The SS United States has been largely forgotten, but many who remember her appear in the documentary SS United States: Lady in Waiting. Radler directed the film and produced it with colleagues Mark Perry and Dea Shandera.

Radler says the story begins the ship's designer, William Francis Gibbs, a man who had no formal training in ship-building. Gibbs was a lawyer who hated his job and taught himself nautical engineering. He went on to design many US cargo ships during World War II, and realized the ocean liners that took troops across the Atlantic were slow and vulnerable. He designed the SS United States as a ship that would excel in both wartime and peacetime. It was built with help from the U.S. Navy, has an extra-thick hull, and was able to withstand an iceberg or torpedo. With almost no wood on board, it was virtually fire-proof. The ship's lightweight superstructure was the largest aluminum edifice in the world.

"It was a dual-purpose ship," he said. "It was designed to be the most modern, safe luxury liner in the world, but at the same time, within 24 hours could be converted to a troop ship and could carry 14,000 or 15,000 troops across the Pacific at top speed and back without refueling or re-provisioning. No other ship in history could do this."

The SS United States went into service in 1952. With its narrow hull and powerful engines, it reached speeds of at least 43 knots - nearly 80 kilometers per hour - while running at less than full power. Its top speed was a military secret, but the ship earned the trans-Atlantic speed award known as the "Blue Riband," previously held by the Queen Mary.

A 1952 newsreel captured the excitement as the SS United States returned to port.

"On her return to New York City, nearly everyone seemed to turn out to see the sleek new ship glide into the harbor, with a fire boat and huge harbor craft escort. Her owners were awarded the Hales Trophy, symbolic of the Blue Riband of the Atlantic, and her crew paraded up Broadway for the traditional heroes' homecoming."

The ship's heyday was short. It was retired in 1969, as more and more people were traveling by aircraft.

Bob Radler started work on the documentary while he was in film school in the 1970s, when he did preliminary photography on board the ship. More recently, he secured archive footage from the SS United States Conservancy, a non-profit organization, conducted interviews with former crew and passengers, and shot more video. His one-hour documentary will appear on many U.S. public television stations in May.

Since 1996, the SS United States has been docked in Philadelphia.
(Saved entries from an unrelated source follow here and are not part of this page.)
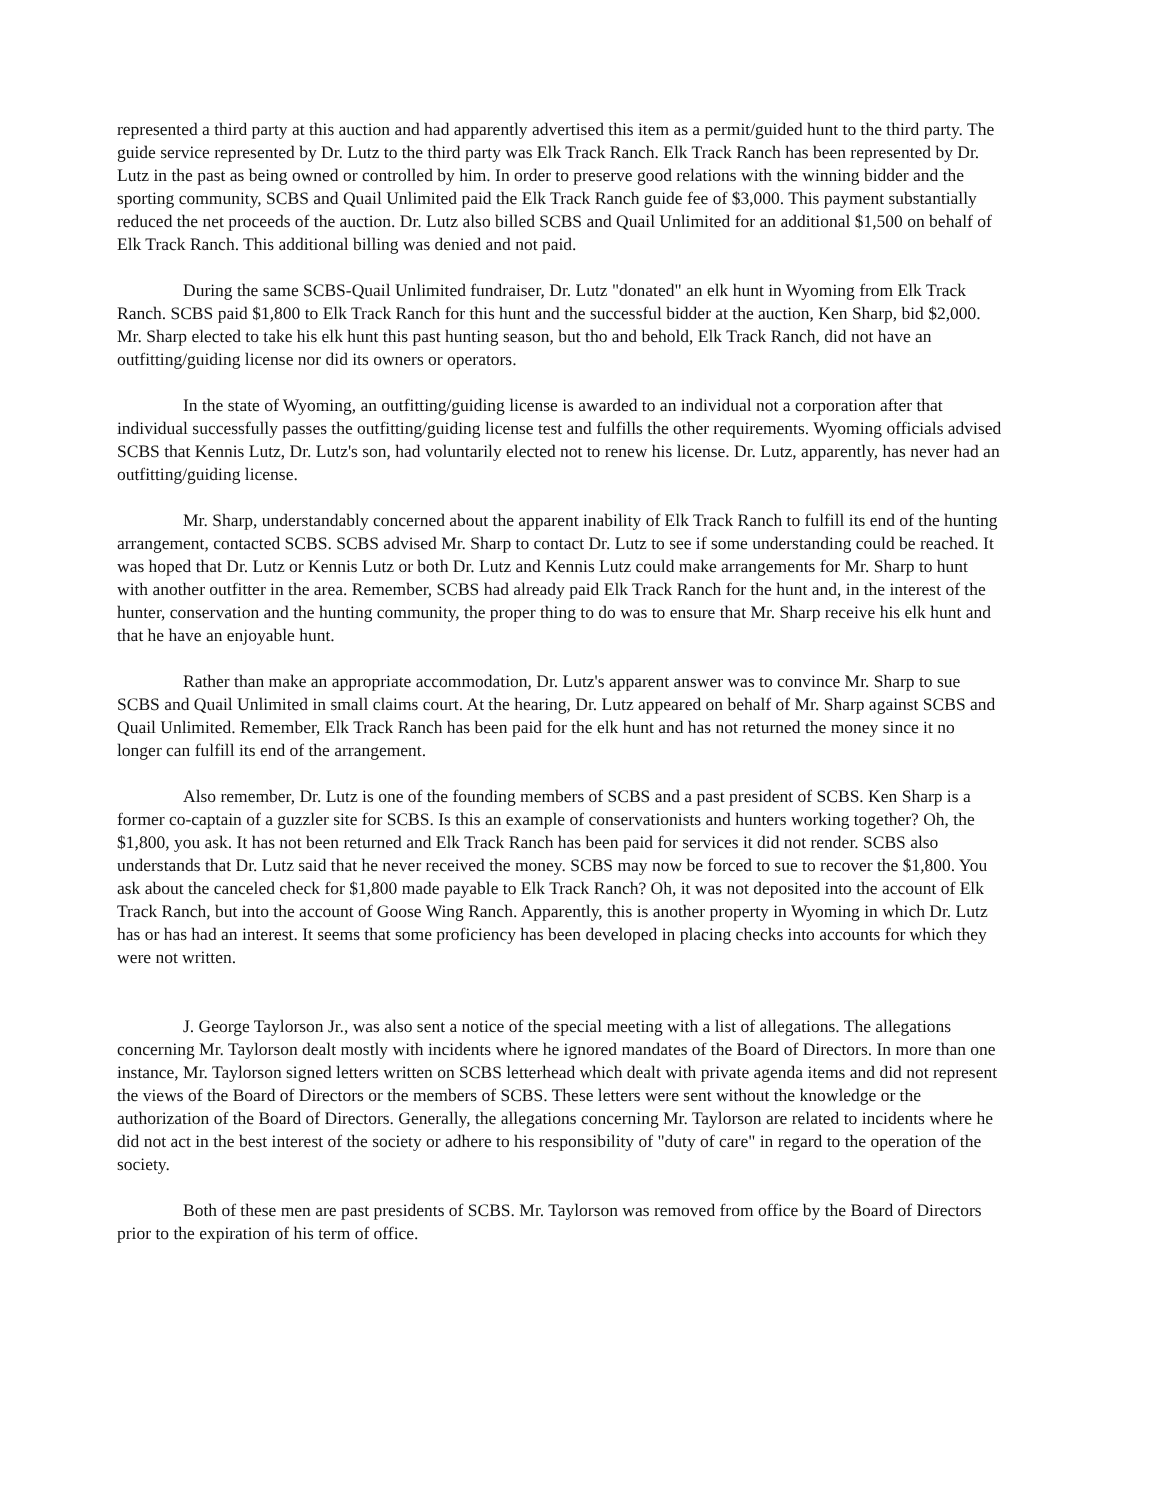represented a third party at this auction and had apparently advertised this item as a permit/guided hunt to the third party. The guide service represented by Dr. Lutz to the third party was Elk Track Ranch. Elk Track Ranch has been represented by Dr. Lutz in the past as being owned or controlled by him. In order to preserve good relations with the winning bidder and the sporting community, SCBS and Quail Unlimited paid the Elk Track Ranch guide fee of $3,000. This payment substantially reduced the net proceeds of the auction. Dr. Lutz also billed SCBS and Quail Unlimited for an additional $1,500 on behalf of Elk Track Ranch. This additional billing was denied and not paid.
During the same SCBS-Quail Unlimited fundraiser, Dr. Lutz "donated" an elk hunt in Wyoming from Elk Track Ranch. SCBS paid $1,800 to Elk Track Ranch for this hunt and the successful bidder at the auction, Ken Sharp, bid $2,000. Mr. Sharp elected to take his elk hunt this past hunting season, but tho and behold, Elk Track Ranch, did not have an outfitting/guiding license nor did its owners or operators.
In the state of Wyoming, an outfitting/guiding license is awarded to an individual not a corporation after that individual successfully passes the outfitting/guiding license test and fulfills the other requirements. Wyoming officials advised SCBS that Kennis Lutz, Dr. Lutz's son, had voluntarily elected not to renew his license. Dr. Lutz, apparently, has never had an outfitting/guiding license.
Mr. Sharp, understandably concerned about the apparent inability of Elk Track Ranch to fulfill its end of the hunting arrangement, contacted SCBS. SCBS advised Mr. Sharp to contact Dr. Lutz to see if some understanding could be reached. It was hoped that Dr. Lutz or Kennis Lutz or both Dr. Lutz and Kennis Lutz could make arrangements for Mr. Sharp to hunt with another outfitter in the area. Remember, SCBS had already paid Elk Track Ranch for the hunt and, in the interest of the hunter, conservation and the hunting community, the proper thing to do was to ensure that Mr. Sharp receive his elk hunt and that he have an enjoyable hunt.
Rather than make an appropriate accommodation, Dr. Lutz's apparent answer was to convince Mr. Sharp to sue SCBS and Quail Unlimited in small claims court. At the hearing, Dr. Lutz appeared on behalf of Mr. Sharp against SCBS and Quail Unlimited. Remember, Elk Track Ranch has been paid for the elk hunt and has not returned the money since it no longer can fulfill its end of the arrangement.
Also remember, Dr. Lutz is one of the founding members of SCBS and a past president of SCBS. Ken Sharp is a former co-captain of a guzzler site for SCBS. Is this an example of conservationists and hunters working together? Oh, the $1,800, you ask. It has not been returned and Elk Track Ranch has been paid for services it did not render. SCBS also understands that Dr. Lutz said that he never received the money. SCBS may now be forced to sue to recover the $1,800. You ask about the canceled check for $1,800 made payable to Elk Track Ranch? Oh, it was not deposited into the account of Elk Track Ranch, but into the account of Goose Wing Ranch. Apparently, this is another property in Wyoming in which Dr. Lutz has or has had an interest. It seems that some proficiency has been developed in placing checks into accounts for which they were not written.
J. George Taylorson Jr., was also sent a notice of the special meeting with a list of allegations. The allegations concerning Mr. Taylorson dealt mostly with incidents where he ignored mandates of the Board of Directors. In more than one instance, Mr. Taylorson signed letters written on SCBS letterhead which dealt with private agenda items and did not represent the views of the Board of Directors or the members of SCBS. These letters were sent without the knowledge or the authorization of the Board of Directors. Generally, the allegations concerning Mr. Taylorson are related to incidents where he did not act in the best interest of the society or adhere to his responsibility of "duty of care" in regard to the operation of the society.
Both of these men are past presidents of SCBS. Mr. Taylorson was removed from office by the Board of Directors prior to the expiration of his term of office.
Norwegian Cruise Lines bought it in 2003, offering hope for its supporters that the massive liner could some day return to service.

"When Norwegian Cruise Lines came in and said that they would refit the ship and reinvent the ship, we were all amazed, frankly," Radler said. "All we had wanted was for the ship not to be broken up and for it to be placed somewhere, perhaps as a hotel or some other attraction to save a great American icon."

Refurbishing the ship for any use would be a massive undertaking, and right now its future is uncertain.

But its story is moving people. Radler says a West Coast screening of the film aboard another ocean liner, the now-retired Queen Mary, evoked an emotional response.

"And the most telling comment: the assistant projectionist walked up to me wiping tears away," he said. "This is a big guy. And he said, that is not a film about a ship, it's a film about a country. And it's a film about what America is capable of, when it exerts itself, that nobody can touch us. And it's also a film about what has been lost over the years, and a film about attempting to recapture that."

Radler says the SS United States, a nearly forgotten relic, is a national treasure that should not be lost.